Don't you find that the summer passes more quickly than the rest of the year? Maybe it's because it's such precious time to recharge, to enjoy being outdoors, and to slow the pace for a while. Because it's such an important time to rest and relax, it's easy to be caught off guard when late August rolls around and the new academic year is winding up to punch you in the face.
In my experience, the fall grant cycle is the hardest. Most folks have geared down for the summer months, and by the time they recover from the chaos of the beginning of the academic year, there are only a few precious weeks left before the grant deadline. Everything is more stressful.
I'm sure the last thing you want to be doing right now is thinking about September, but I promise you that taking a few small steps right now will help make the fall grant cycle go much more smoothly.

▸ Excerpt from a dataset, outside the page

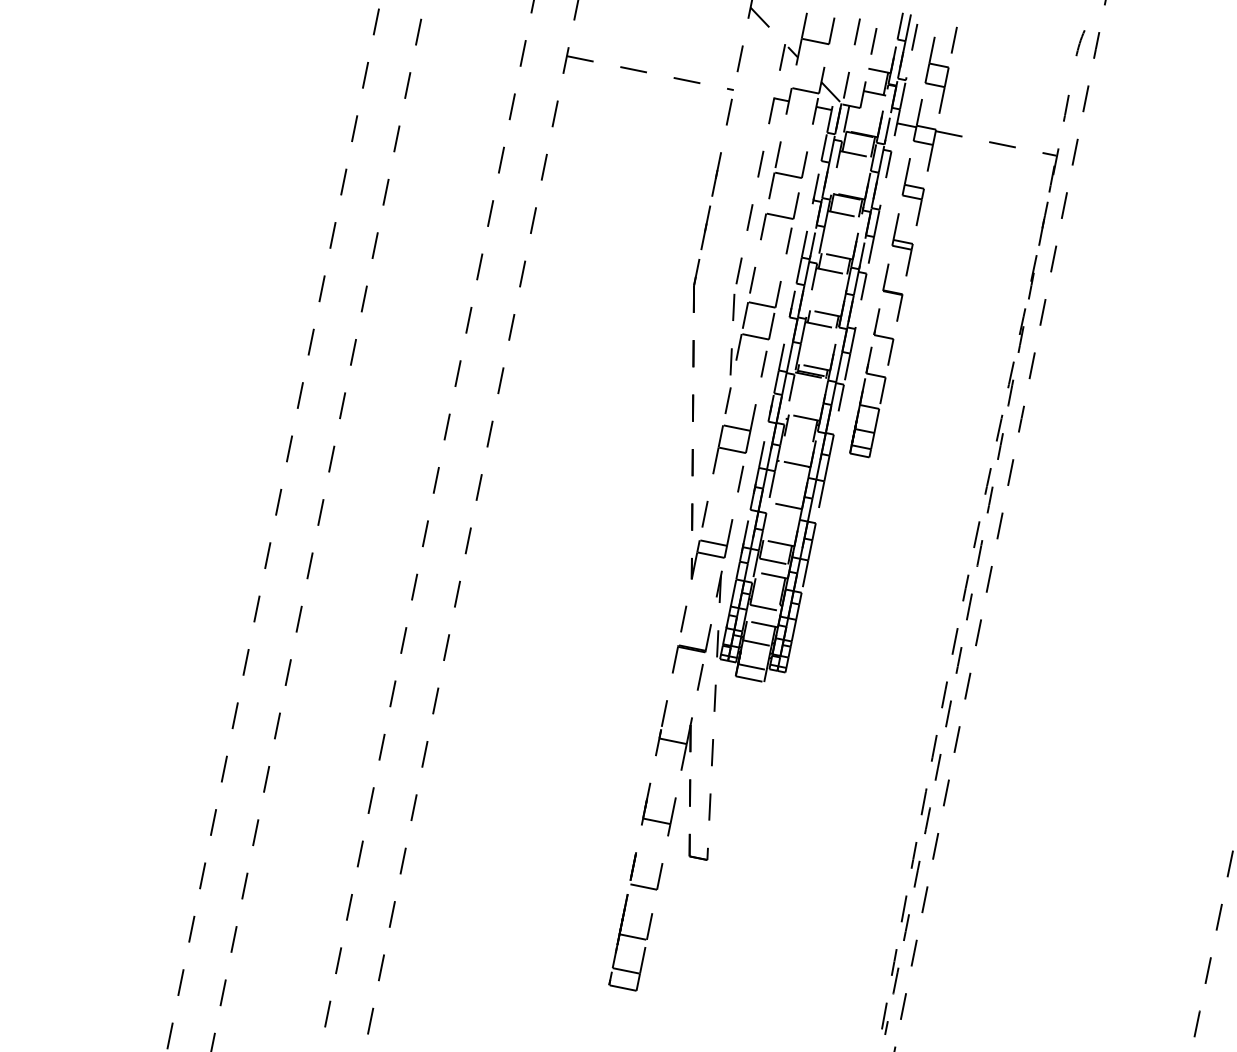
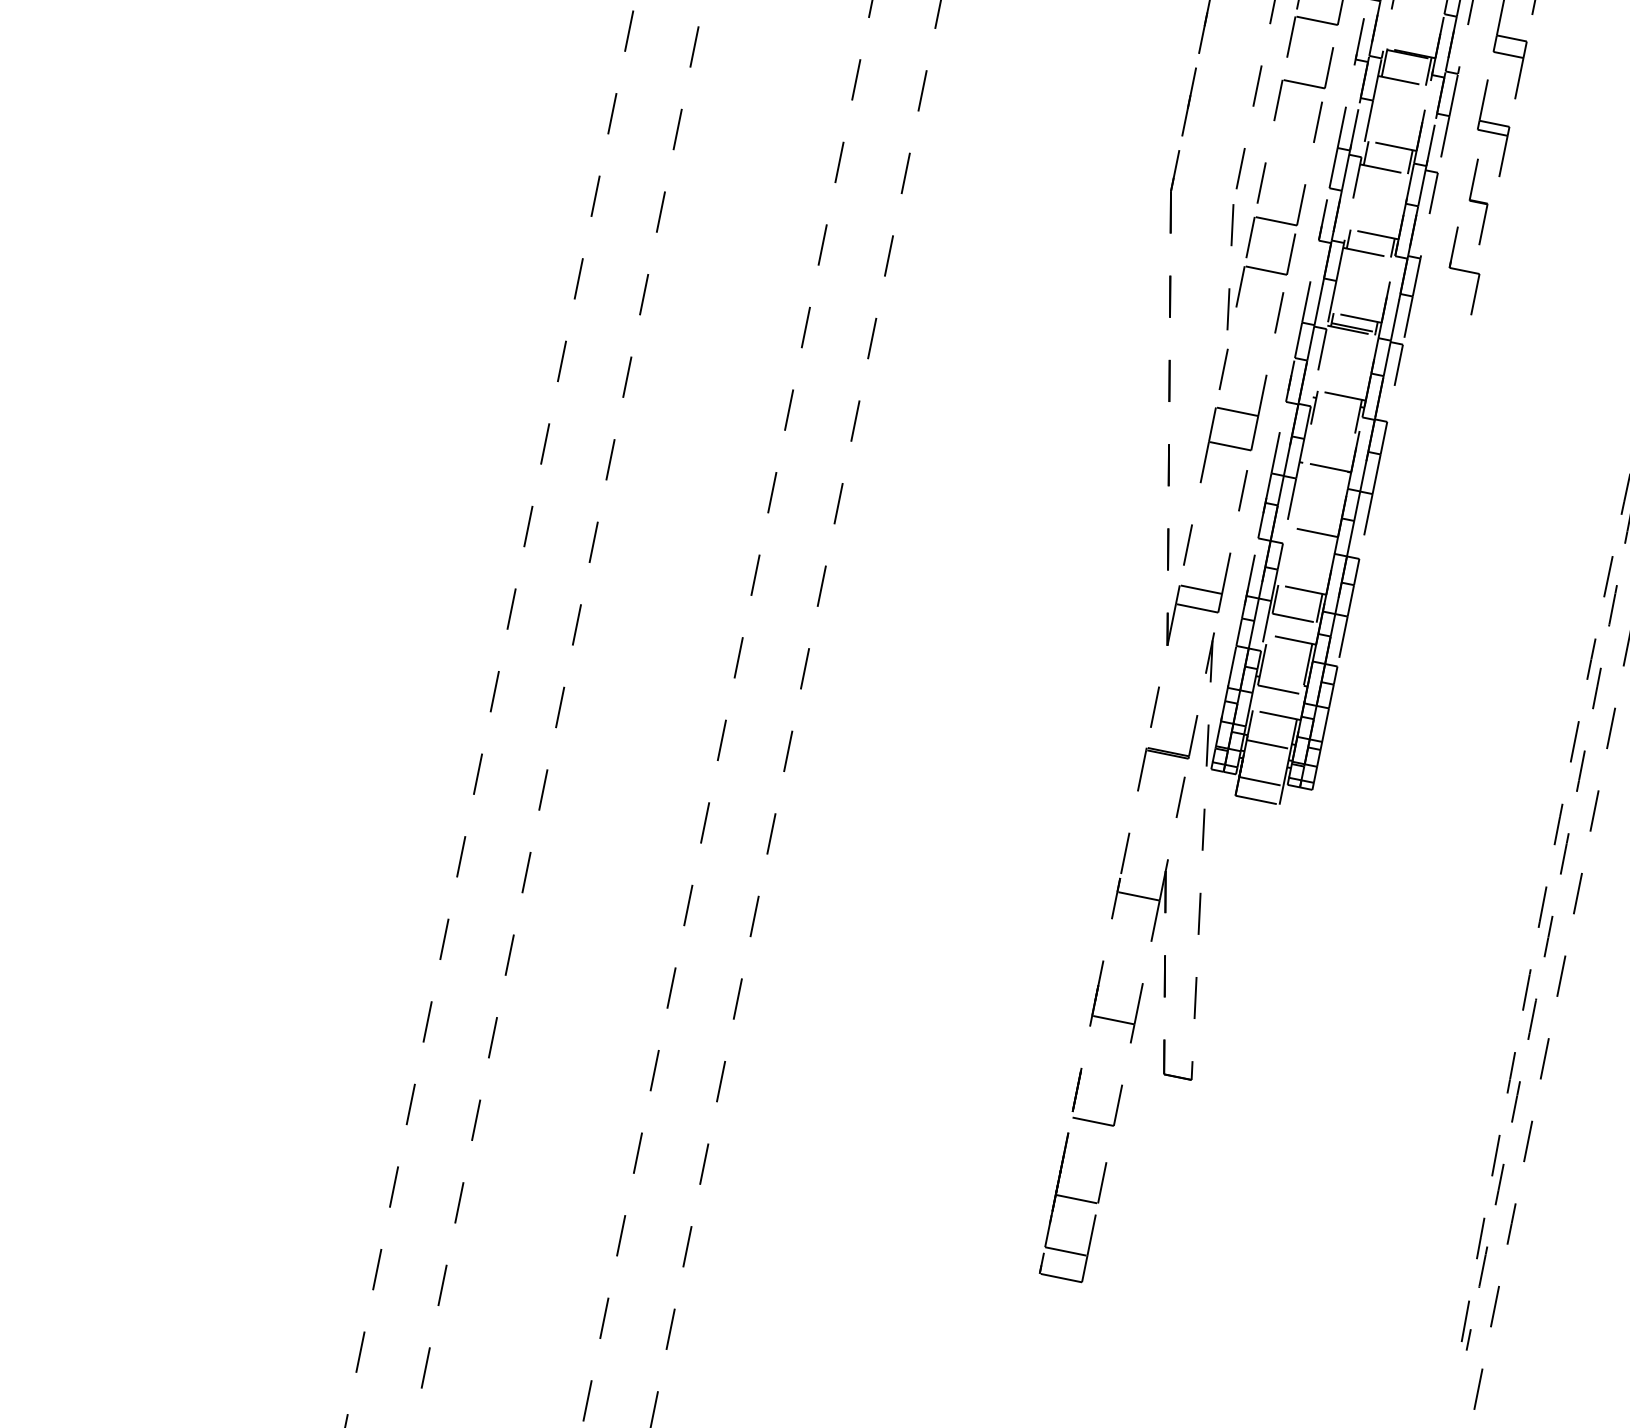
part: (892, 292) -> (1477, 202), size x0.6
part: (867, 402) -> (1439, 372), removed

Here are five easy steps you can take this summer to prepare for the fall grant cycle:
1. Prepare your co-investigators and collaborators
This one is super easy. All you have to do is give your collaborators a heads-up that you're planning to submit in the fall cycle and let them know what is expected of them (biosketch, letter of support, etc.). You don't even need to give them a deadline (yet!).
2. Create a rough grant writing project plan
Work backwards from the grant deadline and allocate time to each of the grant sections that you need to write. Go week-by-week if you like, and give each week a theme.
3. Update your (C)CV
[Pro tip: make a habit of updating your CV every time you complete a CV-worthy activity, like publishing an article, presenting at a conference, getting a grant, or sitting on a committee. It saves you from having to remember everything if you're used to doing an annual update]. Take a few moments to make sure that your CV is up-to-date. If you use the Canadian Common CV (UGH), hold your nose and do whatever tinkering needs to be done so you're not dealing with it in September.
4. Get budget estimates
Create a budget outline using major categories (Personnel, Equipment, Travel, etc.) and get any estimates you'll need for big-budget items so that you can include them in the budget justification.
5. Seek out internal reviewers and figure out deadlines
Many institutions offer (possibly require) internal reviews for major grant competitions. If you plan to take advantage of this service, make sure you know when the submission deadlines are for internal review, and prepare accordingly (see tip #2). If your institution doesn't offer internal review, or if you want support on aspects of the grant that aren't typically covered in internal review processes (like clear, compelling writing), make sure you line up your own internal review by reaching out to a couple of trusted colleagues or to a consultant or editor (Hint hint! Check out the strategic review & editing services I offer).
That's it! So easy. If you implement even one of these tips over the next couple of months, you'll be in a much better position when September rolls around (and punches you in the face).